[MacTUG] Importing .MTS files into iMovie

Steve Hellyer phasetwo at apple.com
Tue Mar 9 12:05:11 EST 2010


HI Glenn,

Good point.

Yes there may be ways to "fool" iMovie into thinking it getting file from a camera when it not.  SD card reader is valid as this is what is presented if it were in a camera.  DMG file might be another way if you did a device copy rather than folder copy using Disk Utility to make the copy. The information is provide via SD card format and files.

This is what we are promising to support.
http://support.apple.com/kb/HT3290

If you need more flexibility than what iMovie provides you could try a file converter such as http://www.shedworx.com/voltaichd.
But this will cost you about $45.  (Which is about the education price of the entire iLife package.)  Good format to convert to is AIC (Apple Intermediate Codec) http://en.wikipedia.org/wiki/Apple_Intermediate_Codec

iMovie does have some limitations. Our pro video editing software like Final Cut Express and Final Cut studio tools have more abilities than iMovie.

Workflow we would suggest be....

Step 1 - Video the event.  May need multiple SD cards or tapes depending on camera and length to record.

Step 2 - connect camera or SD card and import ALL clips.  

Step 3 - Edit your video. Mix music and add effects, etc.. Make your editing decisions here not when your importing.

This would be the way a video course would teach at college for example.

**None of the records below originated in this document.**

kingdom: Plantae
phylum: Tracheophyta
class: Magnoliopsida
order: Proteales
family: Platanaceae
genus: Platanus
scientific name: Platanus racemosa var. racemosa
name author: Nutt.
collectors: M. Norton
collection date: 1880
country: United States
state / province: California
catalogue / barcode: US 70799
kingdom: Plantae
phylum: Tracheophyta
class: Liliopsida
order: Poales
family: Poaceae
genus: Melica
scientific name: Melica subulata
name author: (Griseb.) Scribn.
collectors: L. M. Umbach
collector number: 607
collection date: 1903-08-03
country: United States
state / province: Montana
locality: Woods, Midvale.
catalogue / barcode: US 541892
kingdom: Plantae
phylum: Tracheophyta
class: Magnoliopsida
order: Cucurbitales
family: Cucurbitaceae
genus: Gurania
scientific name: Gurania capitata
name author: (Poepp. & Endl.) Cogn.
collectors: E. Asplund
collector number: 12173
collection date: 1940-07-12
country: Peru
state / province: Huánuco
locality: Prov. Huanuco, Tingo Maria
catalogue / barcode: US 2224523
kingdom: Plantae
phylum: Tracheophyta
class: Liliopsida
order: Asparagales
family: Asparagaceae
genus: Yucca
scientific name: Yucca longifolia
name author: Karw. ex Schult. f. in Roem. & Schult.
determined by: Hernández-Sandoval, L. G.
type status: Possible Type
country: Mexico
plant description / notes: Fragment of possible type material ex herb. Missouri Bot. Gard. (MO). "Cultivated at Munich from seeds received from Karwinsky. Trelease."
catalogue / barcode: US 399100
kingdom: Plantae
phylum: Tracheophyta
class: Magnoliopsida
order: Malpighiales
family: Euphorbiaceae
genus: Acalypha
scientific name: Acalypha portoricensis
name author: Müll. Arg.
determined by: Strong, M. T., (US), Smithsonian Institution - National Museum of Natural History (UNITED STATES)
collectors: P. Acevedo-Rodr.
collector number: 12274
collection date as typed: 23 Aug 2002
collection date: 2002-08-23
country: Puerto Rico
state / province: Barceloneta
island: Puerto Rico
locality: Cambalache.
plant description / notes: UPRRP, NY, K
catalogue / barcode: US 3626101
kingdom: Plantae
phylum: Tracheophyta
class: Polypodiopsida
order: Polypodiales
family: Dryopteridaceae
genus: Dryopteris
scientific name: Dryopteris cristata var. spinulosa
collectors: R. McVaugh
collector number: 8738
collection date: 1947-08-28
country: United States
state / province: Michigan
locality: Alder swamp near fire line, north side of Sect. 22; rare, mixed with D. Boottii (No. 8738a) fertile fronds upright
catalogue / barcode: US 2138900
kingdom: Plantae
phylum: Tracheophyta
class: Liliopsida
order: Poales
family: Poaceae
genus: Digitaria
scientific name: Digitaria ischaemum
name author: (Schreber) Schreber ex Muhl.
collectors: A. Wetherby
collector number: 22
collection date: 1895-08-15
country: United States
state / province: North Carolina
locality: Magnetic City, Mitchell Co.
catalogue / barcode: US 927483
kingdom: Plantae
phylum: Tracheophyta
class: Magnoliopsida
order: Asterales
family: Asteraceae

Step 4 - Archive and/or back finished movie and unused clips to external disk, or server or both

Step 5 - export to format desired for Web, Email, DVD etc..

I am sure this question will come up...  What if I don't have enough internal disk space for important ALL movies?

Campus computer store or other can replace you drive with larger one. Quick lookup on internet suggest a 1 TB drive is around $100.
That quite a bit of space for video.  You can attache external drive as well.  My suggestion to you is to use Firewire external drive if possible as they are a bit quicker than USB.  Also if you doing a lot of video look for external 7200 RPM drives as that make moving large video files around much faster. Note... typically these drive require external power to run.

Hope this helps.

Steve

On 2010-03-08, at 2:31 PM, Glenn Anderson wrote:

> The OS is 10.6.2 and iMovie 9.x
> 
> 
> On 2010-03-08, at 10:40 AM, Steve Hellyer wrote:
> 
>> 
>> 
>> Only iMovie or Final Cut can import and convert these movies and Quicktime can't due to nature of the licencing fee we pay MPEG for this ability.  And it is limited for the purpose imported from camera not convert all MTS files. NOt all camera record the same way and connecting the camera allow Apple to determine what format is used for that camera.
>> 
> 
> 
> The above comment and some other discussions that I have found, sort of explain what is going on, but maybe not fully.
> 
> Here is some observations...
> 
> 1) If one takes the SD card from the digital camera and inserts it in a SD card reader. iMovie is "happy" and imports the files fine.
> 
> 2) However, copy the files to a folder on a hard disk, iMovie isn't "happy" and while it sees the files it won't import them. It can't be an issue of the files being an format that it can't understand, nor an issue that they are from a camera or device that iMovie doesn't know about.
> 
> 3) If there is a movie on the card that one edits out ( deletes ) then iMovie does not seem to handle this situation either.
> 
> 4) People report that if one makes a disk image of the SD card, then mount it, iMovie will be happy with it.
> 
> So it appears not be a problem that iMovie can't handle the files, but one of convincing iMovie that these are files that it can handle.
> 
> -------------------
> 
> The workflow seems to make sense, but obviously there is something missing here in iMovie part of it.
> 
> Step 1 - Video the event
> 
> This results in a number of video clips, which may or may not be used
> 
> Step 2 - Transfer the video clips from the SD card to a hard disk for permanent storage arranged in appropriate folders and named according to what they are.
> 
> Step 3 - As the clips are needed, import them into iMovie at whatever video resolution that is needed for the video project. ( This is the step that is causing a problem ).
> 
> The only solution I can find that people suggests works is change 3)
> 
> to 3a) import the clips that are needed into some other video editing tool and then export them out in a video format iMovie will import from a hard disk.
>     3b) Import these converted video clips into iMovie
> 
> the problem with the above is it adds complexity to the whole process, and it also doesn't make sense as iMovie should by all accounts be able to handle this format itself.